The getting and giving of God’s goodness

In Matthew 7:1-6, Jesus has just discussed an interactive dynamic of grace-and-truth that must exist amongst the brethren with boldness and discretion and without hypocrisy or haughtiness.  From there, however, Jesus seems to change topics.

In v7, he says “Ask, and it will be given to you; seek, and you will find; knock, and it will be opened to you.”

It’s an imperative that summons followers to a constant tenaciousness—keep asking, keep seeking, keep knocking—in their pursuit of something Jesus does not actually clarify here. With a follow-up comment“For everyone who asks receives, and he who seeks finds, and to him who knocks it will be opened”—Jesus affirms their tenacity will be met with results. But other than tenacious prayerful pursuance, what exactly is Jesus calling us to so vigorously pursue?

He then introduces an illustration: “Or what man is there among you who, when his son asks for a loaf, will give him a stone?
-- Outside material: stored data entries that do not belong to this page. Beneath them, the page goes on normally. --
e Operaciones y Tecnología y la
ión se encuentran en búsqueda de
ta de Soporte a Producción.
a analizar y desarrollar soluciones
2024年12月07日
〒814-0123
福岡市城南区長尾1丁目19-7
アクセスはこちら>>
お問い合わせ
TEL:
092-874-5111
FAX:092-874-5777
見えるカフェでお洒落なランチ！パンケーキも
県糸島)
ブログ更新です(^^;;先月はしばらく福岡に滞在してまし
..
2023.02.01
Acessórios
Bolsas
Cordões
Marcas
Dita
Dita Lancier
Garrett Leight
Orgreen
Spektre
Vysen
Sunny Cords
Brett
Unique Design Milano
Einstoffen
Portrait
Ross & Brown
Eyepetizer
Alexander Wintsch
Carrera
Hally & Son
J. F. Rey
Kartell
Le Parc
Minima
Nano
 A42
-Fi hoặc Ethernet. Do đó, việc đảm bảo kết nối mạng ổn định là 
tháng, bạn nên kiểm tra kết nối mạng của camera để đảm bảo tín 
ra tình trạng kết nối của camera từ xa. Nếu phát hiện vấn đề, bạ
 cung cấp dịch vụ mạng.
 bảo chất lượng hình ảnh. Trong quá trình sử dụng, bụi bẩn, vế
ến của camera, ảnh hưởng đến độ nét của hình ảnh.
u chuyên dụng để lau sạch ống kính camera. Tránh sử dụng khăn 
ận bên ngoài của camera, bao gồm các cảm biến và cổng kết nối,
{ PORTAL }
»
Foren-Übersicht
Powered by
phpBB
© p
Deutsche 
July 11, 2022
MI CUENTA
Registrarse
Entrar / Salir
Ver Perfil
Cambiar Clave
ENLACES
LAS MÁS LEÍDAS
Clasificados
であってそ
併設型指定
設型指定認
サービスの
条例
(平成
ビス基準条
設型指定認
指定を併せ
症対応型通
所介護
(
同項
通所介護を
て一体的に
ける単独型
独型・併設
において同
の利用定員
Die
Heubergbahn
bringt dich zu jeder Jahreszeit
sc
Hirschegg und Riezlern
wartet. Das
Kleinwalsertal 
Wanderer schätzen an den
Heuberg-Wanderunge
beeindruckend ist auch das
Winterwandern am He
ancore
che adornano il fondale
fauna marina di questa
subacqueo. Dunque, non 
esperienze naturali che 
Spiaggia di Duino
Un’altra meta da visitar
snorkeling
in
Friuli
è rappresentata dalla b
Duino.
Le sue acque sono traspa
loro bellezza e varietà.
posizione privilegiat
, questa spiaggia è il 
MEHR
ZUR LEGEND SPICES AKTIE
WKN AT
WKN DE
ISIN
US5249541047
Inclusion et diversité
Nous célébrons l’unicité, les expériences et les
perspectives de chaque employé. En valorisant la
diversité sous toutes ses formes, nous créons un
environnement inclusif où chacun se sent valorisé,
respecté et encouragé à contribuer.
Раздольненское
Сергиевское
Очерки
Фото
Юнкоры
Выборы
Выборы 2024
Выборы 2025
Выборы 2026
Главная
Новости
Or if he asks for a fish, he will not give him a snake, will he? If you then, being evil, know how to give good gifts to your children, how much more will your Father who is in heaven give what is good to those who ask Him!”

If even flawed fathers know how to give their children what is good, our faith and reverence should be strengthened when considering “how much more” our good Father is in giving what is good to we who tenaciously pursue it. So here now the nature of our tenacious pursuit is clarified as “what is good”. But what is meant by good?

A second look at Jesus’ illustration may help. The son in the illustration asks for a loaf or a fish. Neither of these are toys or pets, but food; items meant to give life. The other two items incredulously hypothesized are a stone or a snake, objects that will not provide life or be for the child’s good. The difference between these two sets of gifts is that which gives life to the child and that which doesn’t. The good we are to so tenaciously pursue from the Father, therefore, is that which manifests in the provision and preservation of life.

Now up until this point, it could seem this pursuit of the Father’s life-giving goodness has been laid out to us for our own personal benefit of health and happiness. In v12, however, Jesus adds “In everything, therefore, treat people the same way you want them to treat you, for this is the Law and the Prophets.”

It now suddenly seems Jesus is reverting back to his theme of how his disciples are to interact with others. The therefore Jesus includes here hints this discussion has all along been framing how his followers’ pursuit of the Father’s life-giving goodness should be done on behalf of others as eagerly as we would do so for ourselves. Why didn’t Jesus simply mention it while discussing his disciples’ interactions with others in Matthew 7:1-6? Perhaps because good treatment can’t be properly understood until it is witnessed in the Father.

Jesus’ previous conversation in Matthew 7:1-6 exposed our human tendency to interact with people in ways that are hypocritical, focusing on the speck in their eye while ignoring the log in ours. In our hypocrisy, we demonstrate a strange willingness to treat people in ways we ourselves would never want to be treated. This oddity seems to suggest we may not actually know what good treatment looks like or how we want to be treated. If that is the case, we can’t yet claim to know how to treat others. Thankfully, however, Jesus took the time to establish it for us.

Jesus’ explanation in v11 establishes the Father’s life-giving goodness as the basis for how we perceive our value in His eyes. We now know we can trustingly and persistently beseech the Father for His good provision.

But just as v11 challenges us to see “how much more” the Father’s goodness is visited upon those who tenaciously pursue it, v12 immediately challenges us to also pursue that goodness on behalf of others. God’s goodness cannot be sought and kept simply for our own benefit; doing so defies the benevolent nature of God’s goodness and deprives our surrounding communities of its redemptive and transformative properties. If goodness is something we hope to seek and keep only for ourselves, it will never remain good.

I had hoped to post this article a few days ago, but several tragedies then suddenly struck—the shooting of a black man in Baton Rouge, a shooting of another black man in Minneapolis, and, last night, a reactionary mass shooting of police officers and some bystanders in Dallas.  As these tragedies open afresh the wounds of our local, national, and human communities, I hear Jesus’ words with new conviction as his imperative still speaks.

Kingdom citizens must keep asking the Father for the news and provision of His kingdom-centered goodness to be poured into the communities in which we continually witness.  We must keep seeking to be agents of kingdom-centered goodness in our communities through the kingdom-centered ways we live.  We must keep prayerfully knocking on every door that could open up and welcome God’s kingdom-centered goodness to enter and therein find a home.

As this “Law and the Prophets” essence continually calls the community of Christ to embody a love for our neighbors learned from our Father, how we give it witness can bring us all into a better understanding of “what is good” and from that understanding could come a greater awareness and assurance of the Father from whom goodness flows.